На другой день, вернувшись с работы, Алиман никуда не пошла. Осталась вечером дома. После этого чабан угнал куда-то отару и больше не появлялся. Алиман, видно, переживала это, ходила хмурая.

«Плюнула бы на меня и ушла с ним, коли он по душе тебе, — ругала я ее про себя и жалела: — Эх, бедняжка ты моя, горемычная. И на что ты уродилась такая на беду свою!» Но дни шли, и понемногу все это забылось.

Ранней весной тот чабан снова появился у нас. Я приметила его в поймище, где он пас овец. И снова Алиман стала уходить по вечерам и возвращалась поздней ночью. Я ей ничего не говорила. Сама она должна была решать свою судьбу.
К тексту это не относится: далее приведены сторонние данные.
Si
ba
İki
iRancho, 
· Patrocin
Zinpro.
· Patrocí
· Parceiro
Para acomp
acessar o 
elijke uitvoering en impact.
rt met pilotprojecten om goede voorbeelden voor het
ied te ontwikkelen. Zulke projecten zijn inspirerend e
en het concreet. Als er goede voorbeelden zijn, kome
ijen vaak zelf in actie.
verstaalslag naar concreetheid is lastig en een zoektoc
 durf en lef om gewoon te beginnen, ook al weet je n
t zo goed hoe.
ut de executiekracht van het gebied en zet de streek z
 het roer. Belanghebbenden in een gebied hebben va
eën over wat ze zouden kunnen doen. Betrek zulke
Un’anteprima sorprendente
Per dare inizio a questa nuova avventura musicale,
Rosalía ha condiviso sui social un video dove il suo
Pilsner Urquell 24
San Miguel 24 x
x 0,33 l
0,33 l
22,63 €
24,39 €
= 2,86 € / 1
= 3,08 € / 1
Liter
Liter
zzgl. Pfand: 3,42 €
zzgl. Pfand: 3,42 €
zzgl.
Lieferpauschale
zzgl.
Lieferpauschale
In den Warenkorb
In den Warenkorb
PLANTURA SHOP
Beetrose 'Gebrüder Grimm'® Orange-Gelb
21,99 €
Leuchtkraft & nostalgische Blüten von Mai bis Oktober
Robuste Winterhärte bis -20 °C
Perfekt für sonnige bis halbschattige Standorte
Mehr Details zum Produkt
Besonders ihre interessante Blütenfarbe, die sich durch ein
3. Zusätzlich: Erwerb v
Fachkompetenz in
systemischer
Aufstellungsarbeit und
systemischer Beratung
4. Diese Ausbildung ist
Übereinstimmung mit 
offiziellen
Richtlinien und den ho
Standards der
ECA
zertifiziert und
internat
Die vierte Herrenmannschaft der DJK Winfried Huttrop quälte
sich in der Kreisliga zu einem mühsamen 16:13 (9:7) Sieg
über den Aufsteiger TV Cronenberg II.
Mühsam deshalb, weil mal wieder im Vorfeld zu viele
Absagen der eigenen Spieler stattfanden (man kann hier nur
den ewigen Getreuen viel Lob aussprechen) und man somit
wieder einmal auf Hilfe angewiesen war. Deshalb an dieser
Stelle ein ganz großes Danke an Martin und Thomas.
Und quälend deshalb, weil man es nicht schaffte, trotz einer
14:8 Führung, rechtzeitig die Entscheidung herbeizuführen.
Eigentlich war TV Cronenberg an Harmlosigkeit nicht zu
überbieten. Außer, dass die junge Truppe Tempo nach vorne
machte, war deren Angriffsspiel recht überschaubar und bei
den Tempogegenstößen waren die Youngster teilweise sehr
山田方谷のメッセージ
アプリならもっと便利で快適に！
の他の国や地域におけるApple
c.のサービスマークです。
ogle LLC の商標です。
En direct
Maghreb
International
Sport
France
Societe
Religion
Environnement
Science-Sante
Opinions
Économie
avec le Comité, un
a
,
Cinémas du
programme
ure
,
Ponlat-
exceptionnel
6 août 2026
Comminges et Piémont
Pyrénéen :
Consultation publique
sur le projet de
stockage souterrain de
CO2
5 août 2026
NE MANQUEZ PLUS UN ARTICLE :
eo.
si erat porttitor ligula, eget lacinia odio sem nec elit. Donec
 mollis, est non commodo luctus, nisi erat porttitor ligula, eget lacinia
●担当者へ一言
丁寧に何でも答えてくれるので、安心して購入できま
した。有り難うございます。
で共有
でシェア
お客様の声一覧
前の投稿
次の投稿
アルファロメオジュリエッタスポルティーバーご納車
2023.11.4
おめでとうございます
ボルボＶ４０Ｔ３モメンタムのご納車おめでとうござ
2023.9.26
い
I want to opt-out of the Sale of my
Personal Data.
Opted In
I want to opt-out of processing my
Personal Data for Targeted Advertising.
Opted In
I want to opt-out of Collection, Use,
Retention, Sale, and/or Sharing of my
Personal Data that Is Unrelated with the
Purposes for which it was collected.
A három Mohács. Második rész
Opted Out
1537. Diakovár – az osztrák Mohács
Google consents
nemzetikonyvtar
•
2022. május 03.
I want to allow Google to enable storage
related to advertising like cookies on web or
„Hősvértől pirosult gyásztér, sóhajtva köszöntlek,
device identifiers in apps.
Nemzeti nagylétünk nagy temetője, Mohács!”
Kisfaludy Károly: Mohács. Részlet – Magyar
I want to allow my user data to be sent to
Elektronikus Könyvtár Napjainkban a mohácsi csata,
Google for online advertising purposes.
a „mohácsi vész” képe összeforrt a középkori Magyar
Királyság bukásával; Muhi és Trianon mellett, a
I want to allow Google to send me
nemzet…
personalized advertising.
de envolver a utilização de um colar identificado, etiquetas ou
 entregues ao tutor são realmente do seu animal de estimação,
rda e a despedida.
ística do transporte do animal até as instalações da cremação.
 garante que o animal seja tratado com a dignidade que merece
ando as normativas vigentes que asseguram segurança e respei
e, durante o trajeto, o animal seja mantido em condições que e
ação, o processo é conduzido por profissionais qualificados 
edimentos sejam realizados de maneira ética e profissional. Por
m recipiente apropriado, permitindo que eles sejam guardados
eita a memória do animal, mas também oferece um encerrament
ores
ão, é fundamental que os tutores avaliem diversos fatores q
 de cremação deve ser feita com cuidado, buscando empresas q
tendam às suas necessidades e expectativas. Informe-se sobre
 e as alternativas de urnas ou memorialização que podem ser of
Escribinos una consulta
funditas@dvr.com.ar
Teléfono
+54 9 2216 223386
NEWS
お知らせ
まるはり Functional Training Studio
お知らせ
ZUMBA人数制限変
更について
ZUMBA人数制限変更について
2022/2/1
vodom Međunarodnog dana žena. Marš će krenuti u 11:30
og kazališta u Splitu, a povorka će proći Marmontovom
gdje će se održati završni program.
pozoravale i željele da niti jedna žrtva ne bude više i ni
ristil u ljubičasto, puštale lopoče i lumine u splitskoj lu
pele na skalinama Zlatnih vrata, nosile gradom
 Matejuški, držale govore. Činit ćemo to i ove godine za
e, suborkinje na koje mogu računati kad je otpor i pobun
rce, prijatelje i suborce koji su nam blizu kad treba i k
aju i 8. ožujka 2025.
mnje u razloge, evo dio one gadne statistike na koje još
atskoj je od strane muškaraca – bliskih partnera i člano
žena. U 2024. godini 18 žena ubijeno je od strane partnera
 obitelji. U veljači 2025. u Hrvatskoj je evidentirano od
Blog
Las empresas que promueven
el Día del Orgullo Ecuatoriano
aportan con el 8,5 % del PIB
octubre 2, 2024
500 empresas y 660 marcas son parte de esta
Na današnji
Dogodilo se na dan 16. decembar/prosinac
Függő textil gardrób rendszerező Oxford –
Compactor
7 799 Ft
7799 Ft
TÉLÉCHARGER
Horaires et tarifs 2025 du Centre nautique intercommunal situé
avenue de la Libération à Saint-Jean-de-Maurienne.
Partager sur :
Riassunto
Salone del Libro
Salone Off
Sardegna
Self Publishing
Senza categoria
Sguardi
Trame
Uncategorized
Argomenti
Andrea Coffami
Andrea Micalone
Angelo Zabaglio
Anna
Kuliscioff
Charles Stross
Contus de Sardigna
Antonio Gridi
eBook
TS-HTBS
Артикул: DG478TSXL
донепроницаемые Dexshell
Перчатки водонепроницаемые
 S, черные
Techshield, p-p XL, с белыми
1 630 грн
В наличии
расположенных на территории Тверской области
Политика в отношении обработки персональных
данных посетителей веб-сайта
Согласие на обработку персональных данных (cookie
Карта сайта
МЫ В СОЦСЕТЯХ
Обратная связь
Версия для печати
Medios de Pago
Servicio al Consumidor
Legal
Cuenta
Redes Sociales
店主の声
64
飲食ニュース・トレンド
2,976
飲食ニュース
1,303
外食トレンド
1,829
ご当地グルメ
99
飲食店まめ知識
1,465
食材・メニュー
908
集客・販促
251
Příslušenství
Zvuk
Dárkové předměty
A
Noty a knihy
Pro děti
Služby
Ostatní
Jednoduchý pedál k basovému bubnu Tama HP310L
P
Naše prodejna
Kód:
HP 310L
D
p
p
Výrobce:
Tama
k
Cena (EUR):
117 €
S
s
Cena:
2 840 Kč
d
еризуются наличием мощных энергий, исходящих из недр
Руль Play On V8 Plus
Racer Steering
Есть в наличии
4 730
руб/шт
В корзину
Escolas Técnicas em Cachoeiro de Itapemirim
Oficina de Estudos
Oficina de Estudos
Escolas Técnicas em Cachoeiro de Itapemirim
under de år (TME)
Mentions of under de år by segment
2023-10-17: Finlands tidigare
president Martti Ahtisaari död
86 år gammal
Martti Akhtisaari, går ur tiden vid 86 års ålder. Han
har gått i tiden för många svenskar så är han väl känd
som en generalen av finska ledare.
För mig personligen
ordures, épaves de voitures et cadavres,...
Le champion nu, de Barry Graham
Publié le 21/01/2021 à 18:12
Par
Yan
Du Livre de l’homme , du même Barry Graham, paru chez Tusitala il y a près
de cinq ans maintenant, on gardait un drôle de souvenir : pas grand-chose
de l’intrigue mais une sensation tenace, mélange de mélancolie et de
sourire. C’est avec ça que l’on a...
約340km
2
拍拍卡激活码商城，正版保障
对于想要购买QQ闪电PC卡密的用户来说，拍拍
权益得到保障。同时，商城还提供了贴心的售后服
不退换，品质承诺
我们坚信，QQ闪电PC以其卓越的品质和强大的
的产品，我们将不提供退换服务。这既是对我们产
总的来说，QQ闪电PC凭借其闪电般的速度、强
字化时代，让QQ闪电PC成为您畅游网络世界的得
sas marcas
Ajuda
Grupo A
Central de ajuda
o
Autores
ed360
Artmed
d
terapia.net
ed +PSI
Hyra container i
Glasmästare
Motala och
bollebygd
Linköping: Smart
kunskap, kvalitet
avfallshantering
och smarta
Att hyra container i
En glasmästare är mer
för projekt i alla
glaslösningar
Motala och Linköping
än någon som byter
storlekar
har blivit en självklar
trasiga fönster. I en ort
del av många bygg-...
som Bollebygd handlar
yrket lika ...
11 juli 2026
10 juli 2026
Как-то ночью я долго ждала Алиман. Аил весь спал, и я прилегла было, прикрутила лампу, но не спалось. Неспокойно, тяжело было на душе. Ожидая Алиман, я прислушивалась к каждому шороху за окном. На дворе стояла луна, тучи иногда задевали ее краем, погода была тихая, весенняя. Знобило меня. Не от холода, а от одиночества. Укуталась я в шубу и задремала сидя. А потом проснулась, испугавшись чего-то; смотрю — Алиман появляется в дверях. Пуговицы на платье сорваны, видна голая грудь, волосы растрепаны и глаза помутневшие. Первый раз я видела ее пьяной. Переступив порог, она зашаталась, едва не упав, схватилась за печку и замотала головой. У меня мороз пробежал по коже.

— Что смотришь? — спросила она, подняв голову. — Ну что ты смотришь на меня? Да, я пьяна. Да, я пила водку. А что мне остается делать? Кому же пить, если не мне, а? Что? Молчишь?